*** RECORDS FOR PROCESSING

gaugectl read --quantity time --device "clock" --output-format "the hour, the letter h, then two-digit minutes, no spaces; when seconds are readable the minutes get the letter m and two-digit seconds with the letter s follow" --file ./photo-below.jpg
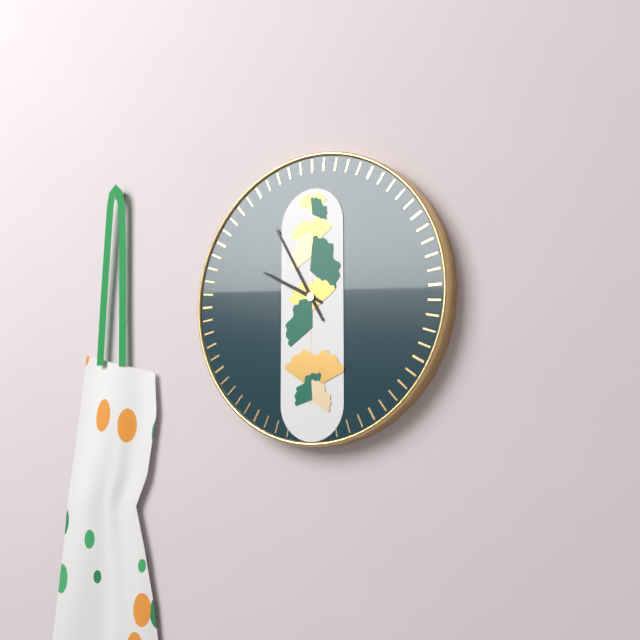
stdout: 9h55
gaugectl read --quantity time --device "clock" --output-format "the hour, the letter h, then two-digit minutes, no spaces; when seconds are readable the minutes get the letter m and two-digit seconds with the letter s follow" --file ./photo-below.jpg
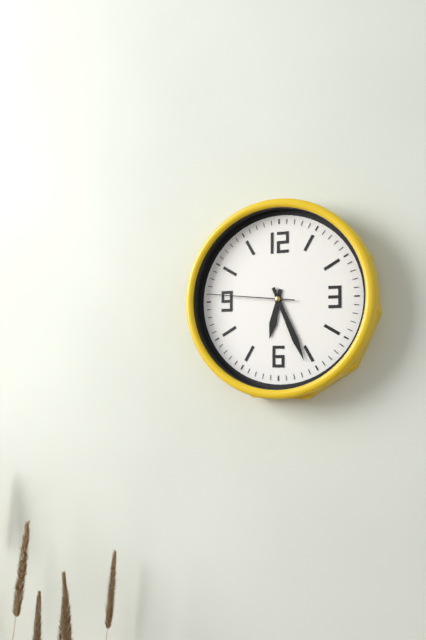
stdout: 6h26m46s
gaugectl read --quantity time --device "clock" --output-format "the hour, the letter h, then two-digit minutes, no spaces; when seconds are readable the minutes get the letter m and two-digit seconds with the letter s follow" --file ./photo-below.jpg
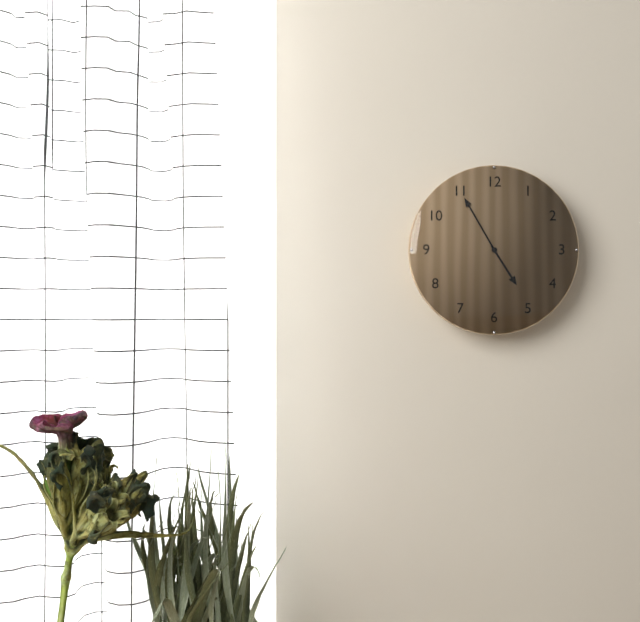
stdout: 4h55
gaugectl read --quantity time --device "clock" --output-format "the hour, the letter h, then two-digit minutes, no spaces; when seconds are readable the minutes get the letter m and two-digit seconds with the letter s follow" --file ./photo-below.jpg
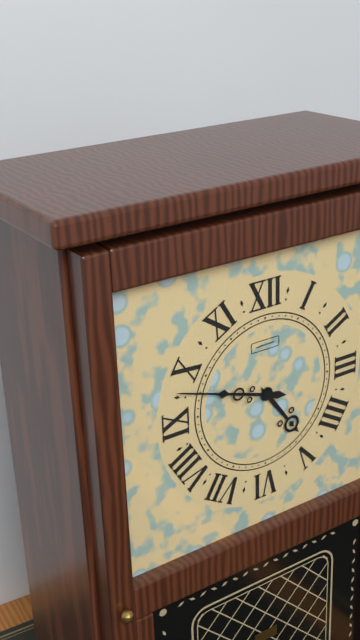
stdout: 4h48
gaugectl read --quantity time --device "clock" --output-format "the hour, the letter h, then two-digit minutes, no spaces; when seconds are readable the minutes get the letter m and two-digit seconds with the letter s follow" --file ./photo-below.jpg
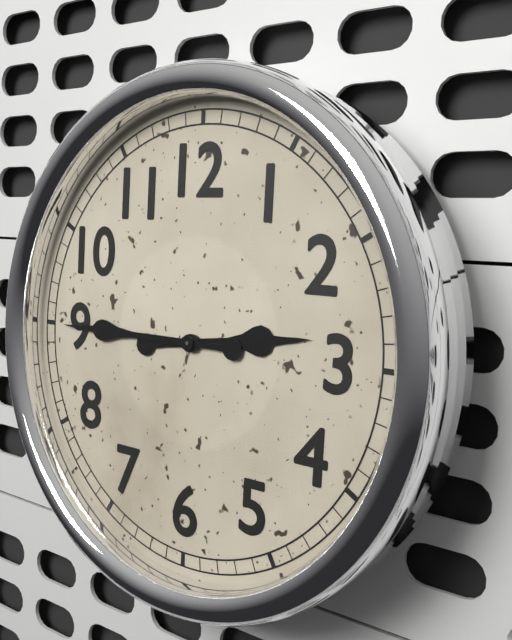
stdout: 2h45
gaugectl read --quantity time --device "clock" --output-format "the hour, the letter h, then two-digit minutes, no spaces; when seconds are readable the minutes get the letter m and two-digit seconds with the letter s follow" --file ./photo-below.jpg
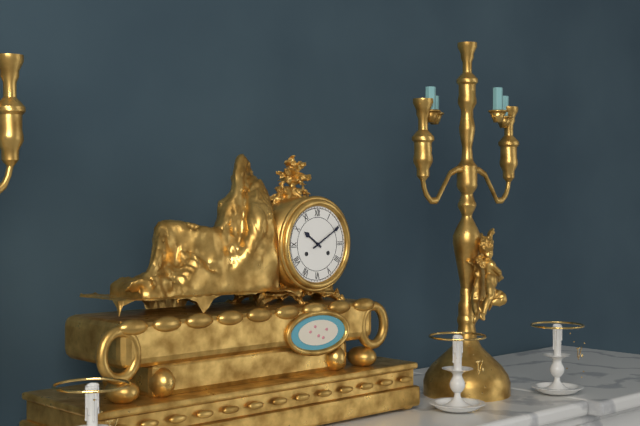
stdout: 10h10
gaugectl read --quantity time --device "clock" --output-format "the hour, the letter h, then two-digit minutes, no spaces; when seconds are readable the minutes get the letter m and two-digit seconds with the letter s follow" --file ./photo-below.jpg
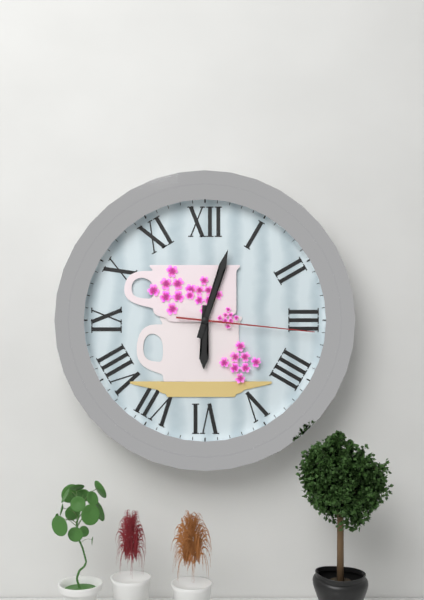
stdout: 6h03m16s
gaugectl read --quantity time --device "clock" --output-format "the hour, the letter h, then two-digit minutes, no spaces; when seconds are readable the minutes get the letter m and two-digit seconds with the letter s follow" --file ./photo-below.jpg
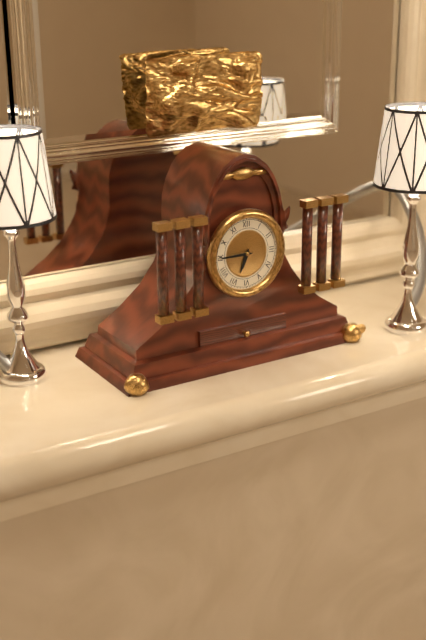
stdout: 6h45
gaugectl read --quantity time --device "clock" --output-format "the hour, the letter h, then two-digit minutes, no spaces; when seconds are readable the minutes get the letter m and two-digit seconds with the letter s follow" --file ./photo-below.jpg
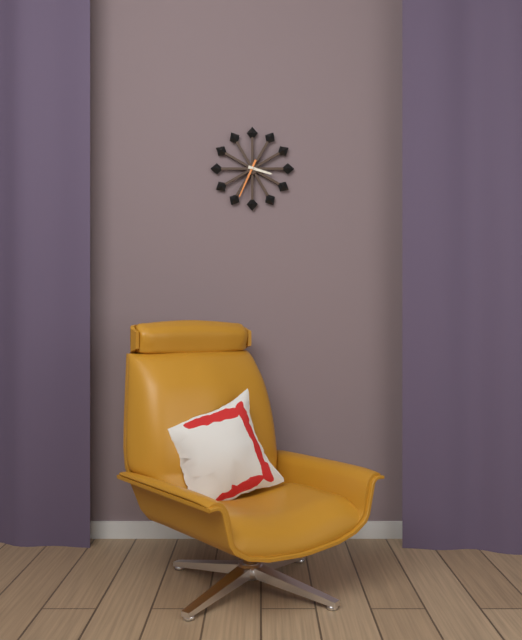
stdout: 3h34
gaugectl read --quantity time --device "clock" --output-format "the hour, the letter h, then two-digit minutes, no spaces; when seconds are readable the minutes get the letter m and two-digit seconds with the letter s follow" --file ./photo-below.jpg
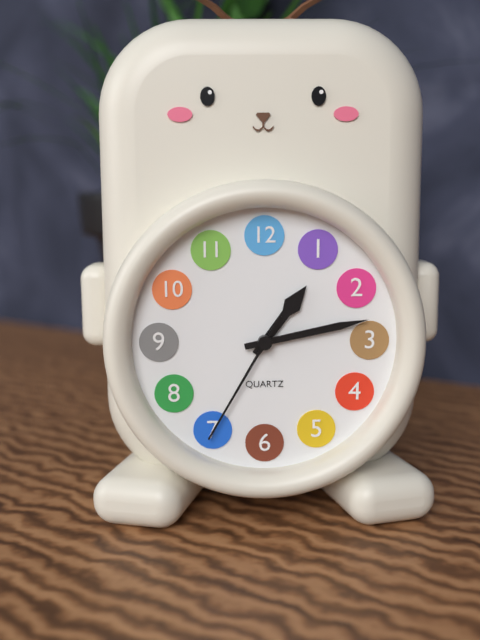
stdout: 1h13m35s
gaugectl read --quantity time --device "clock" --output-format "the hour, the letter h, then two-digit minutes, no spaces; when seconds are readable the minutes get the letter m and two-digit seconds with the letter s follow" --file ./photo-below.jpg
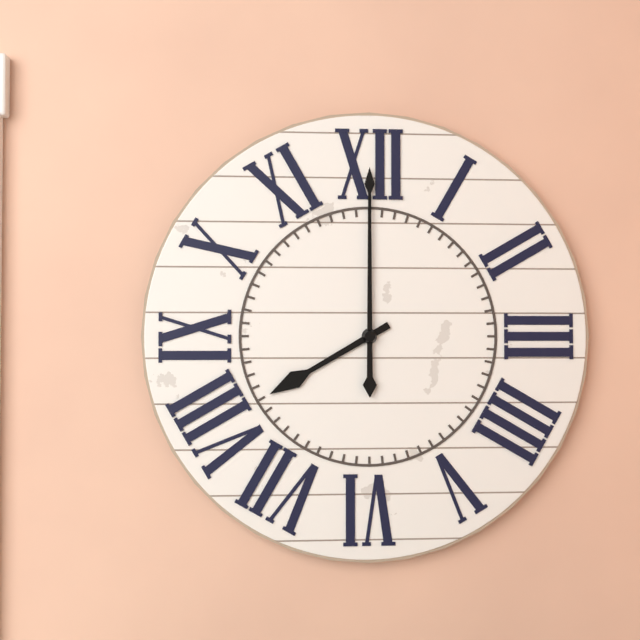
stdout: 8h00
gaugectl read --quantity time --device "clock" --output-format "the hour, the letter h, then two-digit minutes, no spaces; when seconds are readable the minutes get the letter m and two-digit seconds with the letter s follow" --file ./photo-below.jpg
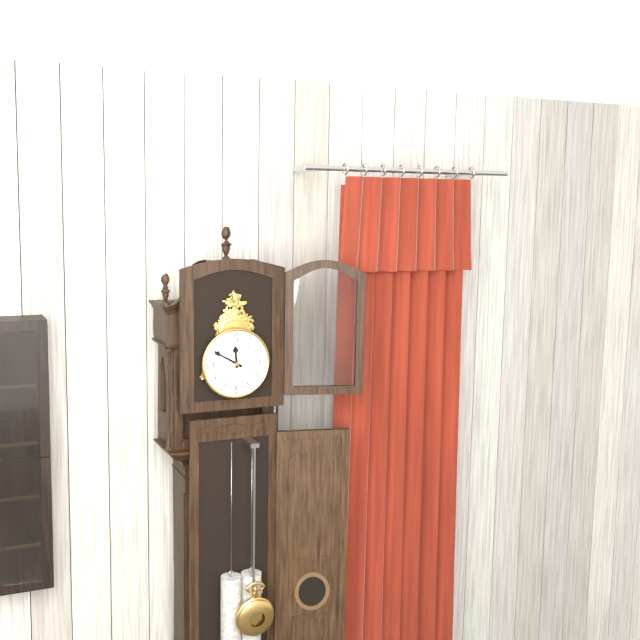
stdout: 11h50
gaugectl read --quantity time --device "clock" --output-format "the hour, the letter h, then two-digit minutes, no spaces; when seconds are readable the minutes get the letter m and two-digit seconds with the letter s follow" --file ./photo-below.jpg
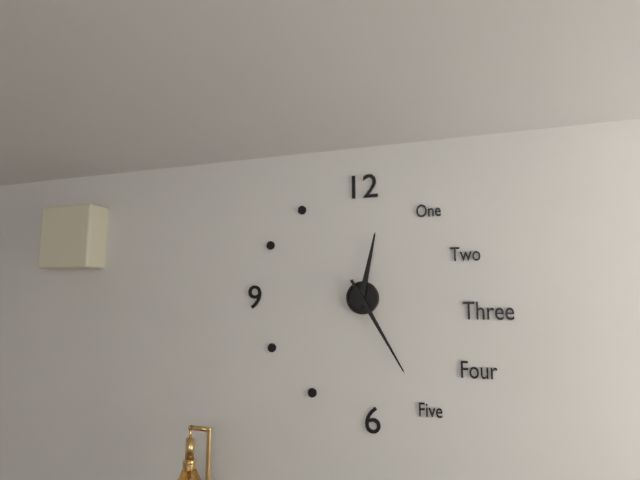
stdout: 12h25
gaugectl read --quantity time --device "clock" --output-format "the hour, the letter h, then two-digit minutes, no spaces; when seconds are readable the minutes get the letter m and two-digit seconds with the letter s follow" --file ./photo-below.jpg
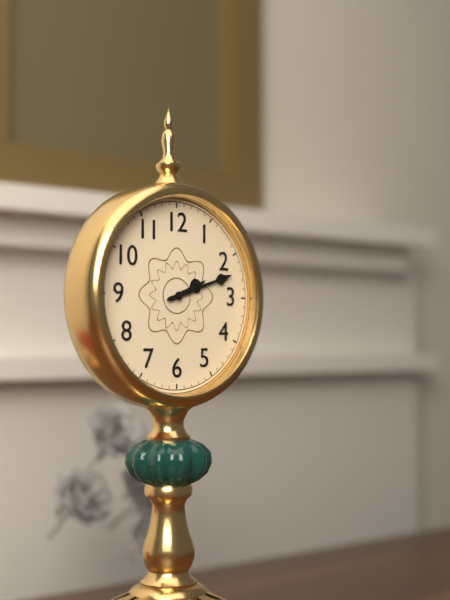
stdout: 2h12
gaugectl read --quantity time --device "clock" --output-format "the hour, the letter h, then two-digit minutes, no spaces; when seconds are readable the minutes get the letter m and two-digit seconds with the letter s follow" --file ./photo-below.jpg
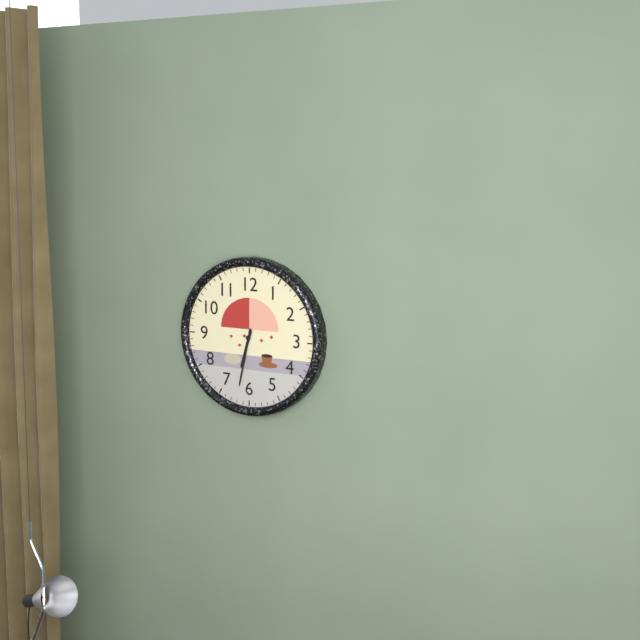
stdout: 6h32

******

**REQUIREMENT:** Reproduce every line of the listing above without any changes, leaving out the pictures.

**EXERCISE OUTPUT:**
gaugectl read --quantity time --device "clock" --output-format "the hour, the letter h, then two-digit minutes, no spaces; when seconds are readable the minutes get the letter m and two-digit seconds with the letter s follow" --file ./photo-below.jpg
stdout: 9h55
gaugectl read --quantity time --device "clock" --output-format "the hour, the letter h, then two-digit minutes, no spaces; when seconds are readable the minutes get the letter m and two-digit seconds with the letter s follow" --file ./photo-below.jpg
stdout: 6h26m46s
gaugectl read --quantity time --device "clock" --output-format "the hour, the letter h, then two-digit minutes, no spaces; when seconds are readable the minutes get the letter m and two-digit seconds with the letter s follow" --file ./photo-below.jpg
stdout: 4h55
gaugectl read --quantity time --device "clock" --output-format "the hour, the letter h, then two-digit minutes, no spaces; when seconds are readable the minutes get the letter m and two-digit seconds with the letter s follow" --file ./photo-below.jpg
stdout: 4h48
gaugectl read --quantity time --device "clock" --output-format "the hour, the letter h, then two-digit minutes, no spaces; when seconds are readable the minutes get the letter m and two-digit seconds with the letter s follow" --file ./photo-below.jpg
stdout: 2h45
gaugectl read --quantity time --device "clock" --output-format "the hour, the letter h, then two-digit minutes, no spaces; when seconds are readable the minutes get the letter m and two-digit seconds with the letter s follow" --file ./photo-below.jpg
stdout: 10h10
gaugectl read --quantity time --device "clock" --output-format "the hour, the letter h, then two-digit minutes, no spaces; when seconds are readable the minutes get the letter m and two-digit seconds with the letter s follow" --file ./photo-below.jpg
stdout: 6h03m16s
gaugectl read --quantity time --device "clock" --output-format "the hour, the letter h, then two-digit minutes, no spaces; when seconds are readable the minutes get the letter m and two-digit seconds with the letter s follow" --file ./photo-below.jpg
stdout: 6h45
gaugectl read --quantity time --device "clock" --output-format "the hour, the letter h, then two-digit minutes, no spaces; when seconds are readable the minutes get the letter m and two-digit seconds with the letter s follow" --file ./photo-below.jpg
stdout: 3h34
gaugectl read --quantity time --device "clock" --output-format "the hour, the letter h, then two-digit minutes, no spaces; when seconds are readable the minutes get the letter m and two-digit seconds with the letter s follow" --file ./photo-below.jpg
stdout: 1h13m35s
gaugectl read --quantity time --device "clock" --output-format "the hour, the letter h, then two-digit minutes, no spaces; when seconds are readable the minutes get the letter m and two-digit seconds with the letter s follow" --file ./photo-below.jpg
stdout: 8h00
gaugectl read --quantity time --device "clock" --output-format "the hour, the letter h, then two-digit minutes, no spaces; when seconds are readable the minutes get the letter m and two-digit seconds with the letter s follow" --file ./photo-below.jpg
stdout: 11h50
gaugectl read --quantity time --device "clock" --output-format "the hour, the letter h, then two-digit minutes, no spaces; when seconds are readable the minutes get the letter m and two-digit seconds with the letter s follow" --file ./photo-below.jpg
stdout: 12h25
gaugectl read --quantity time --device "clock" --output-format "the hour, the letter h, then two-digit minutes, no spaces; when seconds are readable the minutes get the letter m and two-digit seconds with the letter s follow" --file ./photo-below.jpg
stdout: 2h12
gaugectl read --quantity time --device "clock" --output-format "the hour, the letter h, then two-digit minutes, no spaces; when seconds are readable the minutes get the letter m and two-digit seconds with the letter s follow" --file ./photo-below.jpg
stdout: 6h32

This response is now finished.